I wish we had a better term for it, but it can't be replaced by just "degradation".
My P.O.V is that corporate double speak is prudish, distorts on purpose and overall is much worse for humanity.
Enshittenification is ugly but truthful.
Enshittification captures a specific type of degradation - the inevitable deterioration of a product or service under an economic system that is obligated to secure ever larger profits. I like the fact that it is slightly vulgar because there is an element in this process that is revolting - the idea and acceptance that its fulfillment is guaranteed.
The vulgarity also carries with it higher odds of the term detaching from the intellectual sphere and into the common man, increasing awareness and hope of consumer pushback.
When the present-day is compared to the promises and hopes for big tech as the companies were starting, the word seems appropriate. We ain’t in Sunday school! Degradation doesn’t capture that many of the changes for the worst are willful and intended.

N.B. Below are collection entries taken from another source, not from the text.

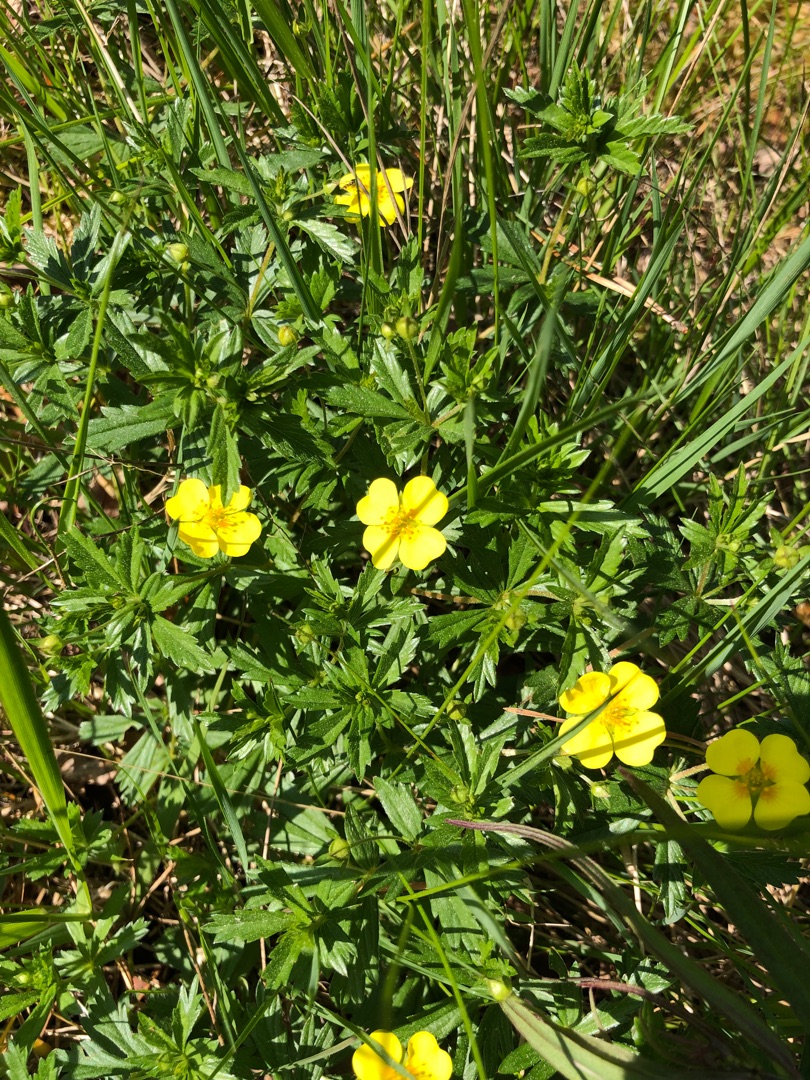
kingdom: Plantae
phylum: Tracheophyta
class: Magnoliopsida
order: Rosales
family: Rosaceae
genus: Potentilla
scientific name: Potentilla erecta
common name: Tormentil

I agree, a conspiracy theorist would suggest it's a deliberate move to reduce the amount of people talking about it, in media, amongst friends etc.
There are some people who swear every other word when talking to friends and family. Fine, they'll talk regardless. But there's a significant number who don't, and they will thus avoid using "enshittification" in conversations, reducing the cultural awareness of it.

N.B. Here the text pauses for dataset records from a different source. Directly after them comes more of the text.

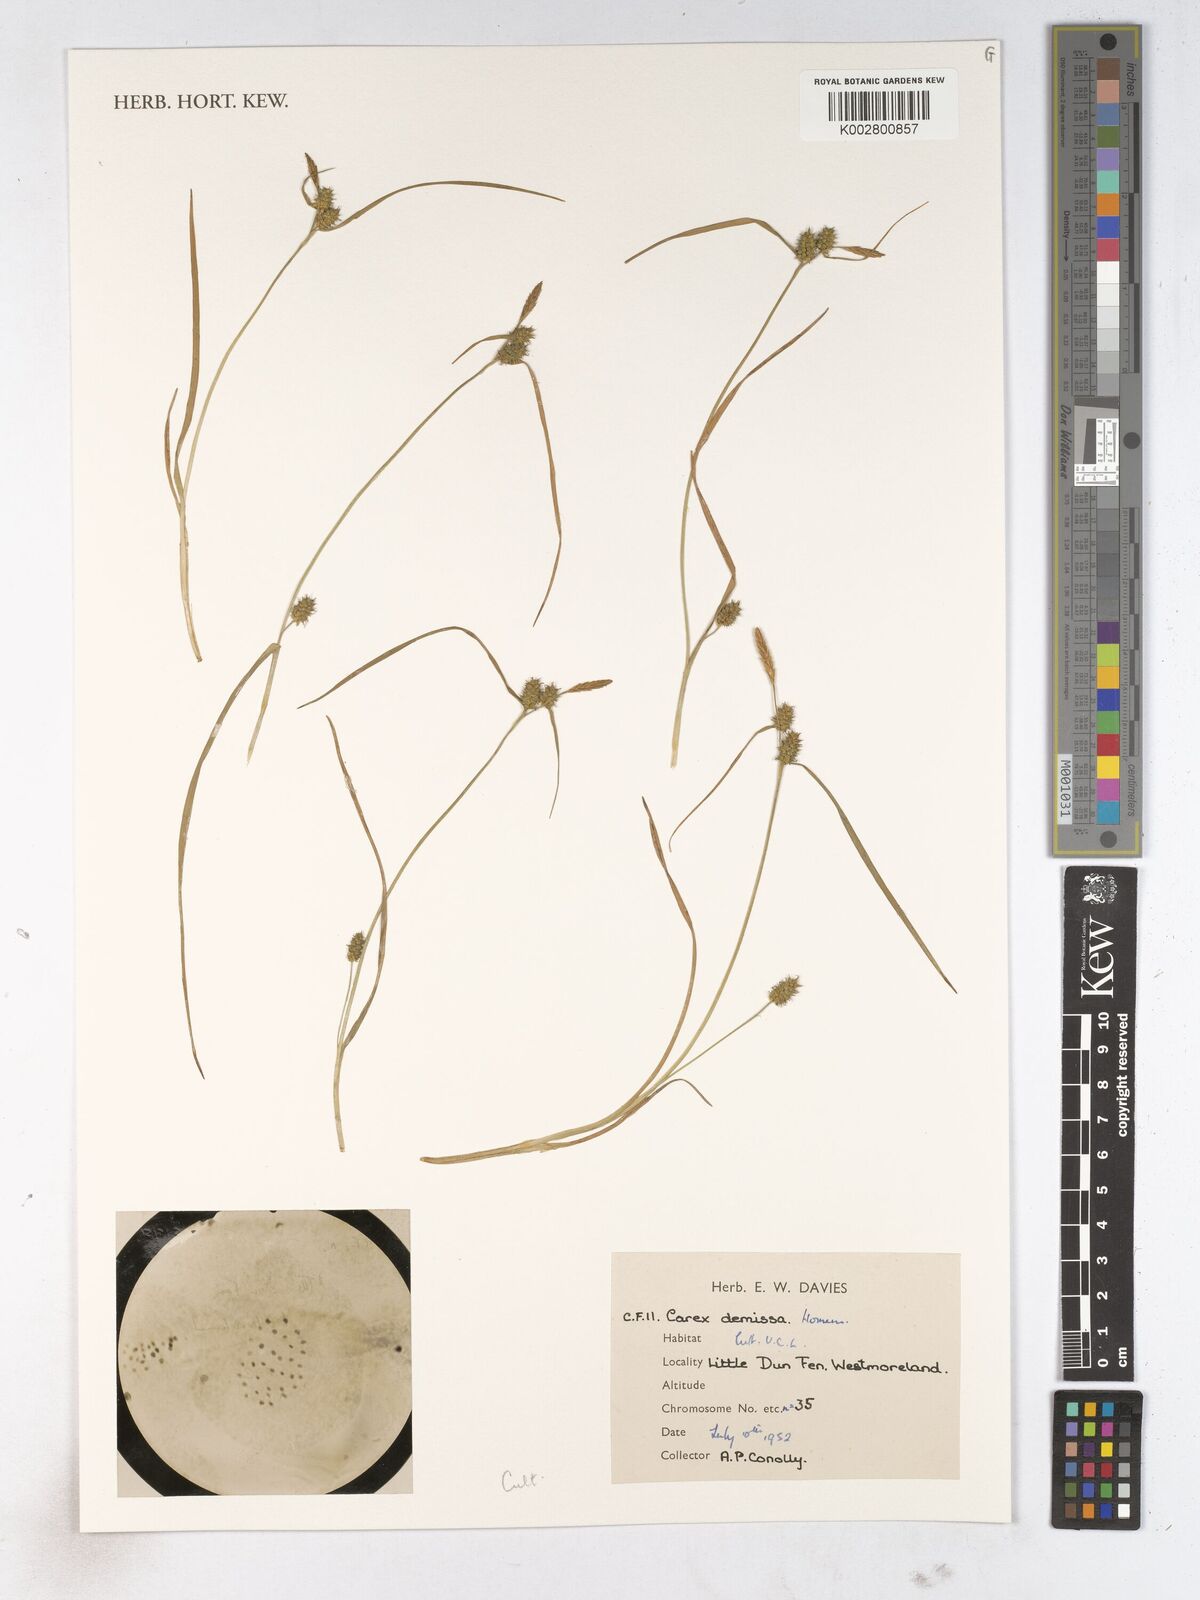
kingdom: Plantae
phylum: Tracheophyta
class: Liliopsida
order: Poales
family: Cyperaceae
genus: Carex
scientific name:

I agree that the vulgarity is problematic, but the ugliness seems rather appropriate.
Degradation can happen due to inaction - that is not what enshittification is. Enshittification is the endgame of a platform where the owner stops courting buyers and sellers (in that order) and allocates all the profit to itself.
Why does the author need to inject his political viewpoints into the article?
> Cory Doctorow is an activist, science fiction author and co-editor of the blog Boing Boing.
If you have not dealt with digital marketing, this article is structured as an advertorial, present a pain (Amazon practices), then offer a solution/product, with a subtle call to action (CTA) at the end - "subscribe to the left ideology to get rid of the problem"
I am tired of political propaganda masqueraded as information. Ironically, the author doesn't know that he is a product of "enshittification"; but instead of physical products, left ideologies, heavily advertised through social media.
I dramatically lowered my buying from Amazon about 8 years ago, when I noticed that listings had reviews on items that were completely different than what was being listed. Apparently, sellers sell a known good product that gets good reviews, and then swap it out for something else, so that the new product can piggy back off of the good karma. Amazon just didn't shut this down for years. Also, when Fulfillment services by Amazon mixed the the official provider's inventory with 3rd party distributors and reseller inventories. Sometimes, people would get knock-offs. I knew then, Amazon would coast for at least a decade before the decline would be apparent.
I thought I'd buy more Shopify stock as a result. Dunno if I ever did.